De sa demeure dressée au sommet abrupt et grisâtre de Dolan’s Hill, Zen Holbrook voyait tout ce qu’il fallait : les bosquets d’arbres à suc dans la vallée étalée, le ruisseau rapide où sa nièce Naomi aimait se baigner et, plus loin, le vaste lac aux eaux immobiles. Il distinguait en outre la zone que l’on pensait infectée dans le secteur C, à l’extrémité nord de la vallée, et où – mais n’était-ce pas son imagination ?  – les feuilles bleu lustré paraissaient déjà mouchetées d’orange par la maladie de la rouille… 

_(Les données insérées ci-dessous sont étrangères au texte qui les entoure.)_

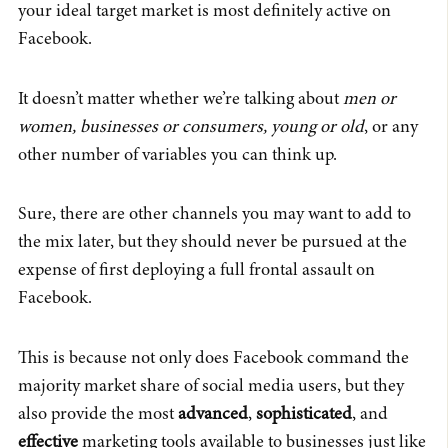
your ideal target market is most definitely active on
Facebook.
It doesn’t matter whether we’re talking about
men or
women, businesses or consumers, young or old
, or any
other number of variables you can think up.
Sure, there are other channels you may want to add to
the mix later, but they should never be pursued at the
expense of first deploying a full frontal assault on
Facebook.
This is because not only does Facebook command the
majority market share of social media users, but they
also provide the most
advanced
,
sophisticated
, and
effective
marketing tools available to businesses just like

Pour lire la nouvelle, cliquez sur le lien : silverberg quand les arbres ont des dents

L’imagination des auteurs de SF finit par ne pas être trop loin de la vérité. On se demande aujourd’hui si les arbres ne seraient pas moins inertes qu’on ne le pense, s’ils ne développent pas des relations sociales (cf. le récit Amitié de Peter Wohlleben, dans “la vie secrète des arbres” ). Cette nouvelle de Robert Silverberg, auteur américain prolifique, né en 1935 à New York a été publiée en 1968. Elle est extraite du recueil Le livre d’or de la science-fiction (Presses Pocket 1979).